Mrs. Schwartz said. She was the head of one of the women's
leagues. She was always there early to gossip with Diane. I
think she knew Diane from the Stratton, where Mrs. Schwartz
met her second husband. They liked to talk about everybody they knew and the terrible things they were doing. "Looks like
a singer or something," she added, twisting in her capris. "A
television personality. Even his teeth. He's got fine teeth."

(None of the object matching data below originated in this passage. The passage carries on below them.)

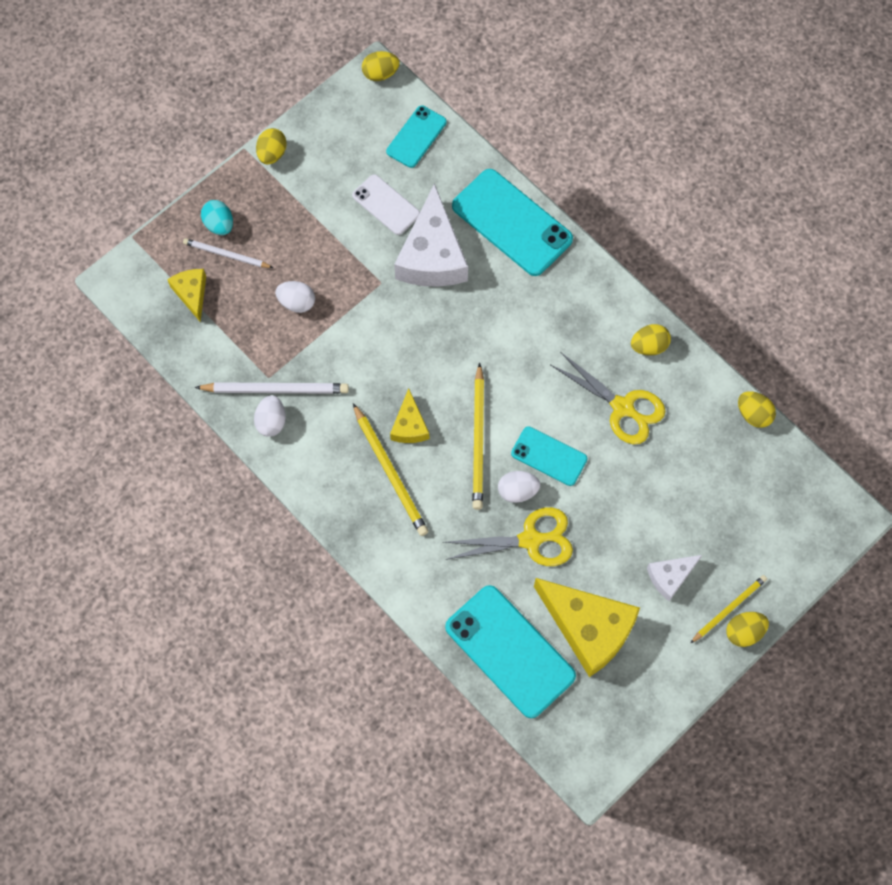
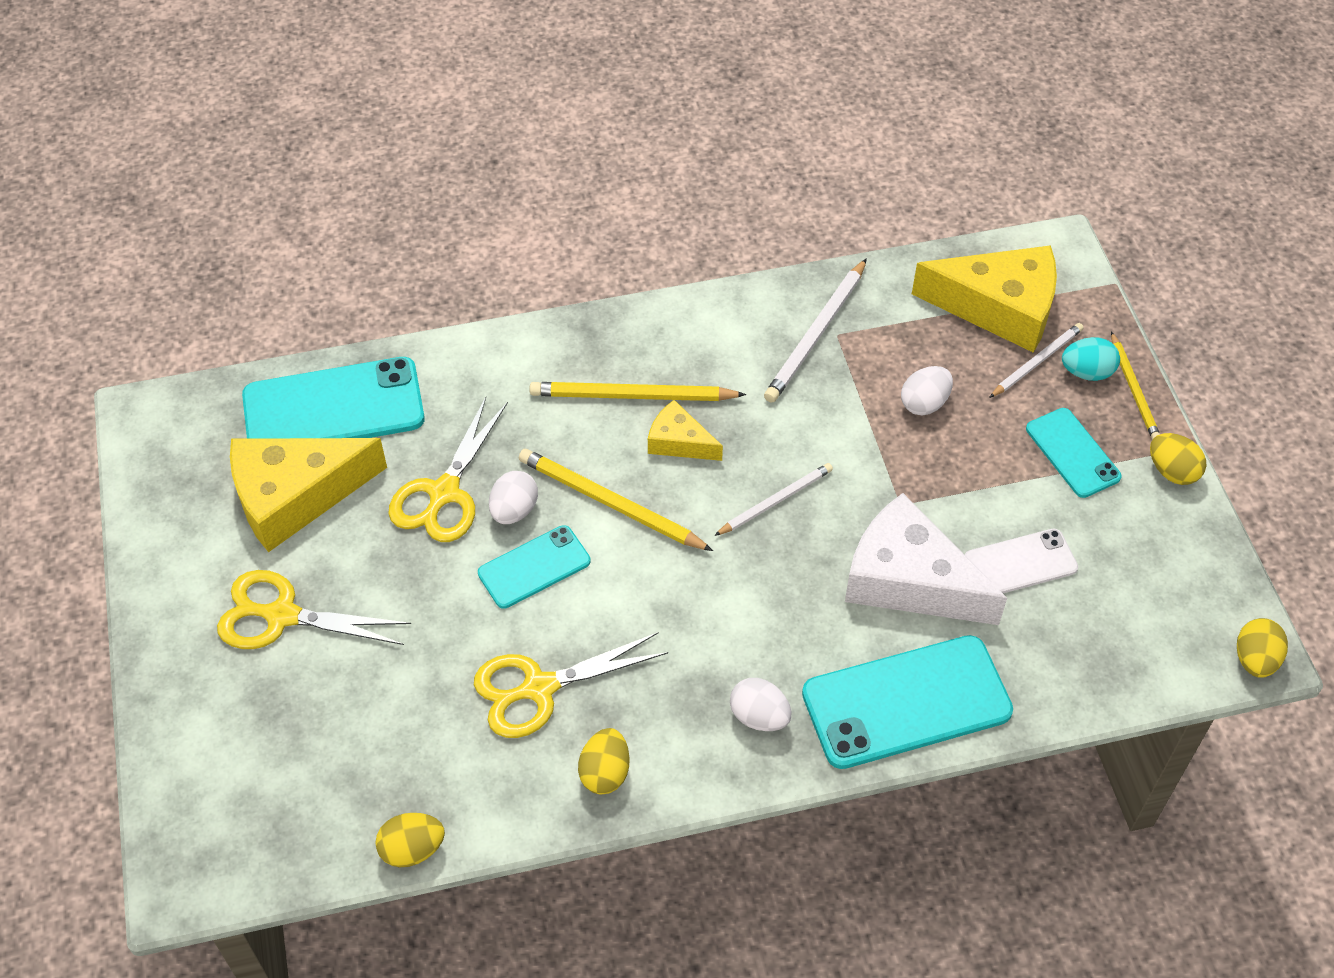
camera: 120 degrees right, 15 degrees down
yellow cheese [167,269,206,322] -> yellow cheese [912,245,1057,353], size x1.94
white egg [254,395,286,437] -> white egg moved to [730,678,791,731]
turquoise phone [386,105,447,168] -> turquoise phone moved to [1026,408,1122,498]
white cheese [647,555,702,601] -> yellow scissors [217,570,411,649]
yellow pencil [691,575,767,643] -> yellow pencil moved to [1111,332,1160,440]
yellow egg [726,612,769,647] -> none
none -> white pencil [714,463,833,536]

"I never noticed his teeth," my mother said.
"Take note." Mrs. Schwartz nodded gravely.
Diane walked up, clipping her name tag on her uniform.
No one said anything for a minute. They were watching Sherry
walk into the ladies' room, cigarette pack in hand.
"She can't even be bothered to put on lipstick," Mrs.
Schwartz said, shaking her head. "Comb her hair more than
twice a day."
"Her skin smells like grill," Diane commented under her
breath. The two women laughed without making any noise,
hands passing in front of their faces.
Mrs. Schwartz left to meet her teammates surging into the
place with their shocks of bright hair and matching shirts the
color of creamsicles.
Diane was watching Sherry come out of the bathroom.
"Trash," she said to my mother. Then, in a lower voice, "They
used to live upstate. Her father's doing a hitch in Auburn. Got
in a fight at a stoplight, beat a man with a tire iron. Man lost
an eye.
"How do you know?" my mother asked.
"Jimmy told me. He gave her hell for making a call to
State Corrections on his dime." Diane shook her head again.
"Mark my words, she's trouble. Trash from trash."